Designated Beneficiary if IRA used to pay Estate Taxes

Hello:

I know that an IRA has to have designated beneficiaries (or a qualified trust) named in order to use the life expectancy of the designated beneficiaries after death to get the stretch.

I also know that if the IRA assets are going to be used to pay estate obligations (such as estate taxes) that the estate can be considered a non-designated beneficiary. In situations where there is a non-designated beneficiary (such as the estate), I understand that the beneficiaries of the estate cannot be treated as the designated beneficiaries of the IRA.

My question is this: if the IRA has named designated beneficiaries, but the IRA must also (even though it is not recommended) be used to pay estate obligations, is the IRA considered to have valid DB’s who can use their life expectancies to get the benefit of the stretch?

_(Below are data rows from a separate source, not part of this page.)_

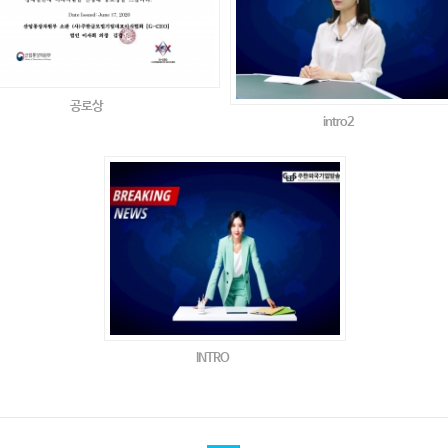
공로상
intro2
INTRO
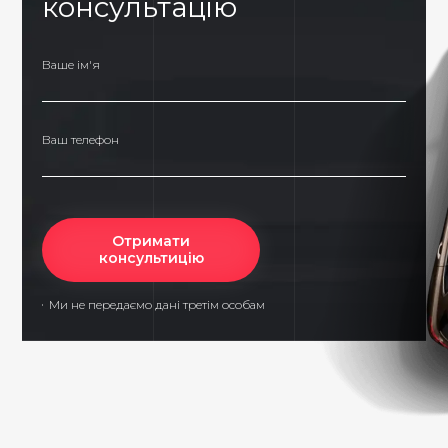
консультацію
Ваше ім'я
Ваш телефон
Отримати
консультицію
Ми не передаємо дані третім особам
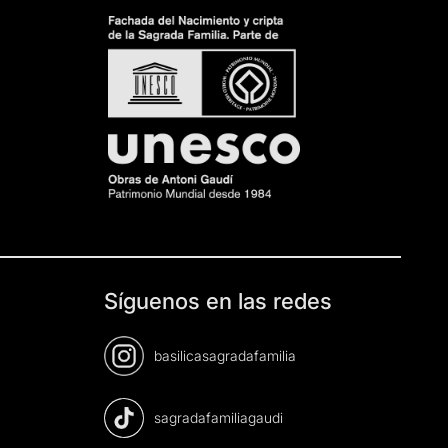
Síguenos en las redes
basilicasagradafamilia
sagradafamiliagaudi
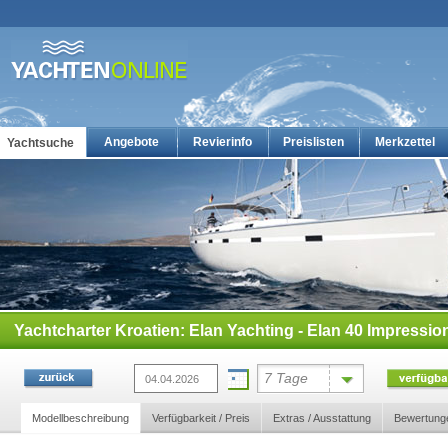
Angebote
Revierinfo
Preislisten
Merkzettel
Yachtsuche
Yachtcharter: Die günstigsten Charteryachten auf yachten-online
Yachtcharter Kroatien: Elan Yachting - Elan 40 Impressio
7 Tage
Modellbeschreibung
Verfügbarkeit / Preis
Extras / Ausstattung
Bewertung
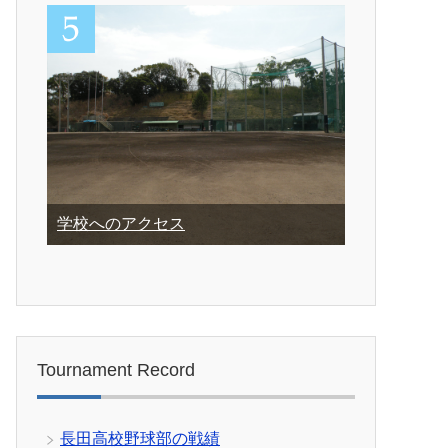
学校へのアクセス
Tournament Record
長田高校野球部の戦績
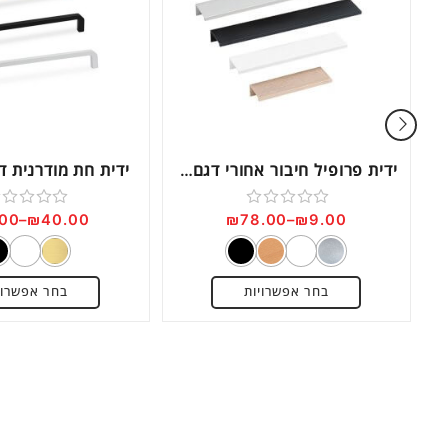
ידית פרופיל חיבור אחורי דגם AL33
ידית חת מודרנית דגם 6
.00
–
₪
40.00
₪
78.00
–
₪
9.00
דורג
דורג
0
0
מתוך
מתוך
בחר אפשרויות
בחר אפשרוי
5
5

Thanks very much. Always appreciate your valuable comments and suggestions.



Yes, the designated beneficiaries can still use their individual life expectancies for distributions, however if the estate taxes are sufficiently large, the estate taxes due would accelerate the distributions.

For example, if half the IRA balance was needed to pay estate taxes, this amount would be distributed in short order, but the remaining half could be stretched.

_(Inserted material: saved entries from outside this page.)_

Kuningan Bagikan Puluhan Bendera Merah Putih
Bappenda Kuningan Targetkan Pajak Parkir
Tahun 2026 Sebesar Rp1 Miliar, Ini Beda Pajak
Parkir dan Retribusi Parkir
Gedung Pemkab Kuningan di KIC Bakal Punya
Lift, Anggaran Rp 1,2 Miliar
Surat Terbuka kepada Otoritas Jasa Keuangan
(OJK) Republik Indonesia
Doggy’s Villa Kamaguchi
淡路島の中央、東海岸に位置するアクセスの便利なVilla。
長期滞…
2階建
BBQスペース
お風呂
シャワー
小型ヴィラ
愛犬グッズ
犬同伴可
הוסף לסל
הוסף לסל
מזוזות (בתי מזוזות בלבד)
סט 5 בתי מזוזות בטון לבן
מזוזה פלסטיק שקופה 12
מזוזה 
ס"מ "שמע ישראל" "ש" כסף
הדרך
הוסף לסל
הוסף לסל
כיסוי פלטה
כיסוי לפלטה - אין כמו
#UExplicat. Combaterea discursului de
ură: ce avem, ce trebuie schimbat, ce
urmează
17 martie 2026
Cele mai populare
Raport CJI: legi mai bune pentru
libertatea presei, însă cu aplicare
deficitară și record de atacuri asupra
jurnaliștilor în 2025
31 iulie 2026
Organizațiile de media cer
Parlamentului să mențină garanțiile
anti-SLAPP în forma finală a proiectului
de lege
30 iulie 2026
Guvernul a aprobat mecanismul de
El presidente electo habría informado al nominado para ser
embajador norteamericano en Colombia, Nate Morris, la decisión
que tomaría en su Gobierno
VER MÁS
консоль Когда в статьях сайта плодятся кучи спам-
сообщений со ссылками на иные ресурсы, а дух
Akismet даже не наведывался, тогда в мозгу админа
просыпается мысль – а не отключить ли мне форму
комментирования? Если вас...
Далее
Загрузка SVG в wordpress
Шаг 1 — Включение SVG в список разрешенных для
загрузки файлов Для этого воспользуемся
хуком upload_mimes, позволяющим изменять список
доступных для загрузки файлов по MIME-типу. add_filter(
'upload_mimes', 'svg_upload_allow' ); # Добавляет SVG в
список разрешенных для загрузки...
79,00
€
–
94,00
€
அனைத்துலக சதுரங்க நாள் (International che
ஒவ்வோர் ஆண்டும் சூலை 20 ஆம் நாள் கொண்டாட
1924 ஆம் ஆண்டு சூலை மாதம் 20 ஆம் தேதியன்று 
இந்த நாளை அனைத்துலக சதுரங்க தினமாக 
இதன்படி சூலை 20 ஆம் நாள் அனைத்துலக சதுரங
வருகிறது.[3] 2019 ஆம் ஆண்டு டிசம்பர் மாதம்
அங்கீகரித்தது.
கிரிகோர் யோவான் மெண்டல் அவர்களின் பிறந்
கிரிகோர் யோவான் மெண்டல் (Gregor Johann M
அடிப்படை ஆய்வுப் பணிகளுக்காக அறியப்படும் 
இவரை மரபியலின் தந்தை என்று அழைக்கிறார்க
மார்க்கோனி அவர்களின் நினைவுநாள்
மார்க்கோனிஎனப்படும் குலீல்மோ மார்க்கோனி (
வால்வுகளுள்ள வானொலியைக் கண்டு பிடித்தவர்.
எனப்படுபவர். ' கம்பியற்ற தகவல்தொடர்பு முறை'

1. Is this an instance of (a) the estate being a “non-designated” but actual IRA beneficiary where the estate executor will pay the estate taxes, or (b) the designated beneficiaries accelerating their distributions to have enough assets to pay the estate tax?

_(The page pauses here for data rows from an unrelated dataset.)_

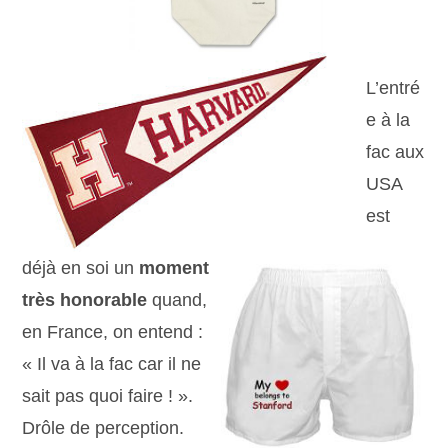
L’entré
e à la
fac aux
USA
est
déjà en soi un
moment
très honorable
quand,
en France, on entend :
« Il va à la fac car il ne
sait pas quoi faire ! ».
Drôle de perception.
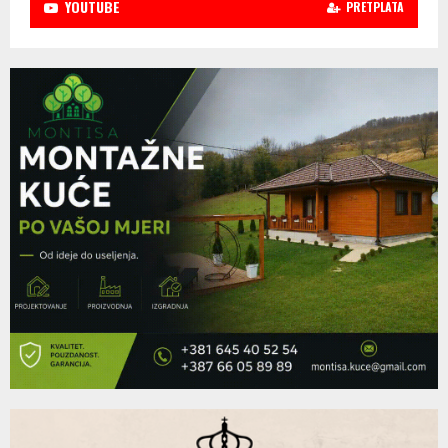
YOUTUBE
PRETPLATA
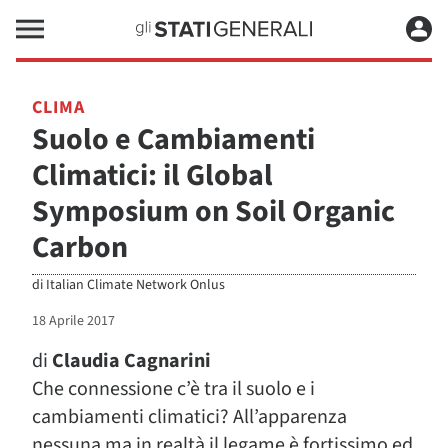
CLIMA
Suolo e Cambiamenti
Climatici: il Global
Symposium on Soil Organic
Carbon
di
Italian Climate Network Onlus
18 Aprile 2017
di
Claudia Cagnarini
Che connessione c’è tra il suolo e i
cambiamenti climatici? All’apparenza
nessuna ma in realtà il legame è fortissimo ed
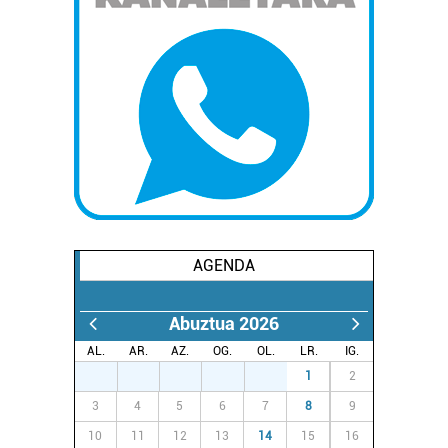
AGENDA
Abuztua 2026
AL.
AR.
AZ.
OG.
OL.
LR.
IG.
27
28
29
30
31
1
2
3
4
5
6
7
8
9
10
11
12
13
14
15
16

2. If it is (a), and if the estate’s share is not fully withdrawn by Sept. 30 of the year after the year of the IRA owner’s death, can the other beneficiaries still be designated beneficiaries who can use their individual life expectancies for their subsequent distributions?



1. (b)
2. Not applicable



Mr. Oniras is correct. The answers are as follows:

1. (b), and thus
2. Not applicable



And to clarify, this would be a distribution that the beneficiary/beneficiaries make to pay estate taxes and the distribution would be reportable to the beneficiary/beneficiaries, not to the estate?



There is an old ruling that said even if the funds to pay estate tax are withdrawn directly from the IRA, the income is taxed to the beneficiary.

It’s impossible to escape taxes!



And the IRD deduction helps, but the IRA beneficiary would have received it without having to directly pay the estate tax, so it’s not much consolation.



So I can be clear I’d like to apply an example:

Owner dies Feb 1 2009. A,B,C are beneficiaries all non spouses. Balance is 1,000,000 and 200,000 in estate tax is needed on Oct 1, 2009. A,B,C have not yet split IRA since they’ll do it next yr.

1) who would custidian most likely accept instructions from? An executor who is neither A,B of C or alll 3 benes or what?

2) On whose 1099 will the income be recognised?



In your example, the custodian should not take instructions from the excutor because the estate is not the beneficiary.

Before the account is split, the beneficiaries could agree that a check be made payable to the Internal Revenue Service from the IRA. In usch a case the 3 of them would each receive a Form 1099R.

The more direct way would be for each beneficiary to request a distribution of one-third of the amount needed. Then they could transfer the funds to the executor to be used to pay the tax.

In my experience, it takes a while to determine the amount of the tax so quite often there is a last minute scramble and a check to the IRS is requested.